A bill seeking to exempt personal and small cryptocurrency transactions from US capital gains tax has been reintroduced to the United States Congress.
The bill dubbed: “The Virtual Currency Tax Fairness Act of 2020“, seeks to establish a distinction between virtual currency expenditure that qualifies as personal transaction and those that involve profits from holding or trading.
The new virtual currency fairness bill seeks to exempt taxpayers from reporting gains under $200; hence providing fairness, better clarity on taxation, and a level playing field for this technology.
A snippet of the bill reads:
“Gross income of an individual shall not include gain, by reason of changes in exchange rates, from the disposition of virtual currency in a personal transaction (as such term is defined in section 11 988(e)). The preceding sentence shall not apply if the gain which would otherwise be recognized on the transaction exceeds $200.”
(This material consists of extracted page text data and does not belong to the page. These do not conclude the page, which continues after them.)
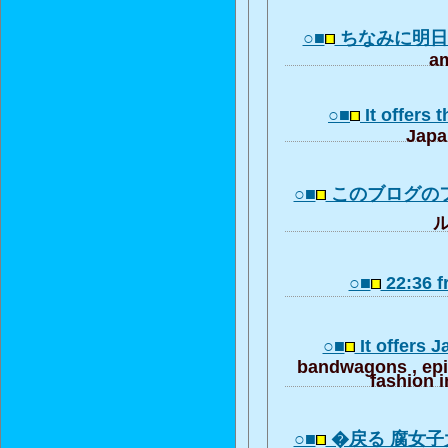
○■
ちなみに明
am
○■
It offers 
Japa
○■
このブログの
ル
○■
22:36 
○■
It offers 
bandwagons , ep
fashion i
○■
�戻る 腐女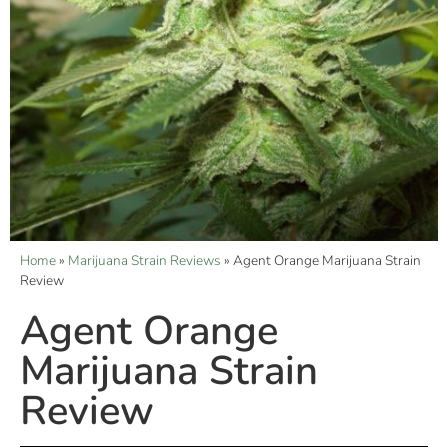
Home
»
Marijuana Strain Reviews
»
Agent Orange Marijuana Strain
Review
Agent Orange
Marijuana Strain
Review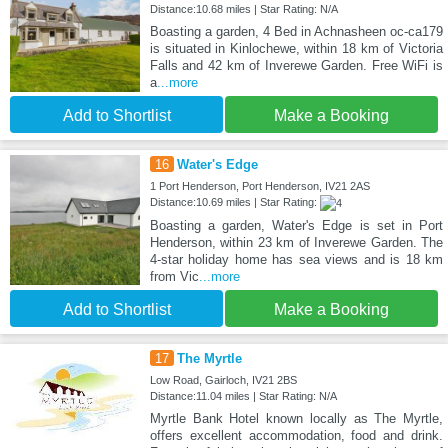
Distance:10.68 miles | Star Rating: N/A
Boasting a garden, 4 Bed in Achnasheen oc-ca179
is situated in Kinlochewe, within 18 km of Victoria
Falls and 42 km of Inverewe Garden. Free WiFi is
a
...more
Add to Shortlist
Make a Booking
16
Water's Edge
1 Port Henderson, Port Henderson, IV21 2AS
Distance:10.69 miles | Star Rating:
Boasting a garden, Water's Edge is set in Port
Henderson, within 23 km of Inverewe Garden. The
4-star holiday home has sea views and is 18 km
from Vic
...more
Add to Shortlist
Make a Booking
17
The Myrtle
Low Road, Gairloch, IV21 2BS
Distance:11.04 miles | Star Rating: N/A
Myrtle Bank Hotel known locally as The Myrtle,
offers excellent accommodation, food and drink.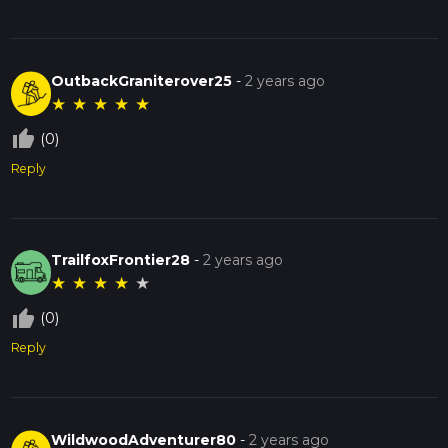
OutbackGraniterover25
-
2 years ago
★
★
★
★
★
thumb_up_off_alt
(0)
Reply
TrailfoxFrontier28
-
2 years ago
★
★
★
★
★
thumb_up_off_alt
(0)
Reply
WildwoodAdventurer80
-
2 years ago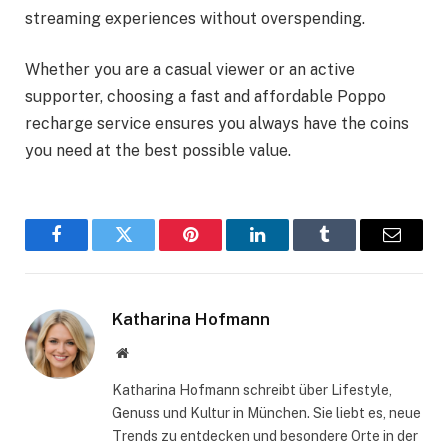
streaming experiences without overspending.
Whether you are a casual viewer or an active
supporter, choosing a fast and affordable Poppo
recharge service ensures you always have the coins
you need at the best possible value.
Facebook
Twitter
Pinterest
LinkedIn
Tumblr
Email
Katharina Hofmann
Website
Katharina Hofmann schreibt über Lifestyle,
Genuss und Kultur in München. Sie liebt es, neue
Trends zu entdecken und besondere Orte in der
Through this bill, cryptocurrency users would not have to report instances where they spent crypto for low value transactions involving day-to-day expenses.
Congress Representatives – Suzan DelBene and David Schweikert are said to have reintroduced the bill in a bid to aid clarity of exemption and taxable events involving cryptocurrencies.
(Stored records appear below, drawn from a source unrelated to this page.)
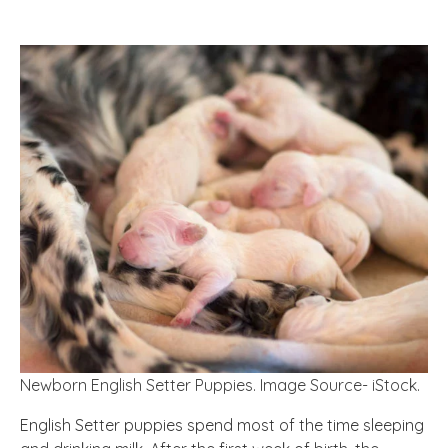
Newborn English Setter Puppies. Image Source- iStock.
English Setter puppies spend most of the time sleeping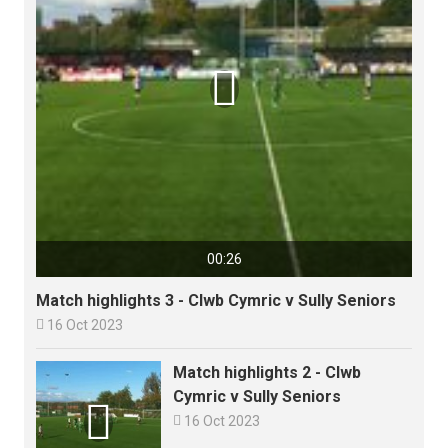

00:26
Match highlights 3 - Clwb Cymric v Sully Seniors

16 Oct 2023
Match highlights 2 - Clwb
Cymric v Sully Seniors


16 Oct 2023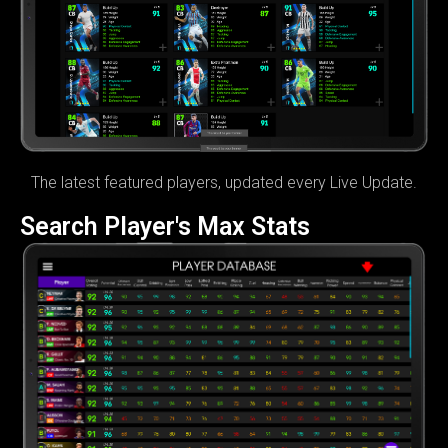
The latest featured players, updated every Live Update.
Search Player's Max Stats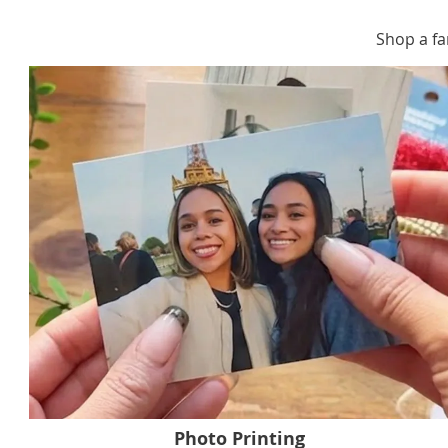
Shop a fa
Photo Printing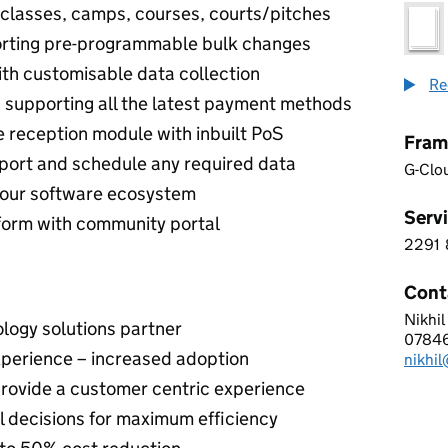
classes, camps, courses, courts/pitches
porting pre-programmable bulk changes
ith customisable data collection
Re
supporting all the latest payment methods
e reception module with inbuilt PoS
Fram
xport and schedule any required data
G-Clo
 your software ecosystem
Servi
tform with community portal
2291
2 2 9
Cont
Nikhil
OPEN
logy solutions partner
0784
Telep
xperience – increased adoption
nikhi
Email
 provide a customer centric experience
 decisions for maximum efficiency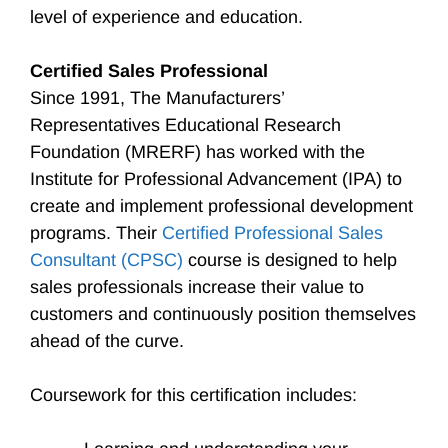
level of experience and education.
Certified Sales Professional
Since 1991, The Manufacturers’
Representatives Educational Research
Foundation (MRERF) has worked with the
Institute for Professional Advancement (IPA) to
create and implement professional development
programs. Their
Certified Professional Sales
Consultant (CPSC)
course is designed to help
sales professionals increase their value to
customers and continuously position themselves
ahead of the curve.
Coursework for this certification includes: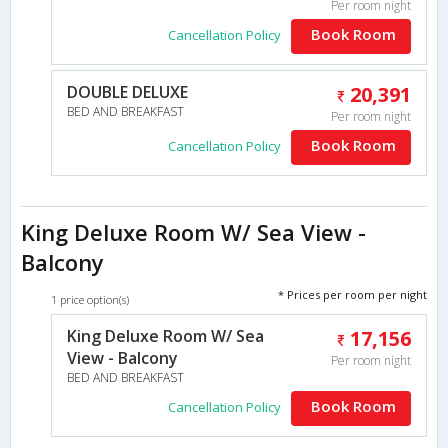
Per room night
Book Room
Cancellation Policy
DOUBLE DELUXE
20,391
BED AND BREAKFAST
Per room night
Book Room
Cancellation Policy
King Deluxe Room W/ Sea View -
Balcony
* Prices per room per night
1 price option(s)
King Deluxe Room W/ Sea
17,156
View - Balcony
Per room night
BED AND BREAKFAST
Book Room
Cancellation Policy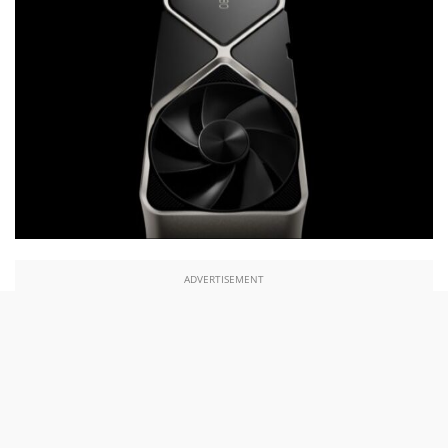
ADVERTISEMENT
The current US Tax law falls short in its classification of cryptocurrencies; as they sometimes take the form of investment instruments, sometimes commodities and at other times can be classified as just currency.
This distinction in use of cryptocurrencies is what the new bill seeks to ascertain.
Last year, the US tax agency – IRS sent letters to various cryptocurrency holders requiring them to report and pay their taxes on gains earned or realized from small and big cryptocurrency transactions from the time of purchase.
The letters had seen some crypto enthusiasts seek alternative ways to avoid these taxes or get professional help to determine exactly what amount they are expected to pay due to the uncertainty of what profits were actually taxable.
However, the new bill If approved, will further aid the classification of what earnings or cryptocurrency profits are taxable and those which are not. The bill will take effect for transactions that occurred after December 31, 2019.
Despite the subject of cryptocurrencies being a grey area across many countries, government and tax authorities now seek to enjoy some percentages on profits made from trading cryptocurrencies and gains from coin pumps *maybe ???*.
For some crypto enthusiasts, this tax interest is an affirmation of cryptocurrency dominance. For others, the subject of volatility; especially in cases where trades or coin values dip remains an issue…How do you pay or calculate taxes when coin prices dip???
In all, it is expected that the virtual currency tax fairness bill will specify what gains are taxable from cryptocurrencies and to what percentage.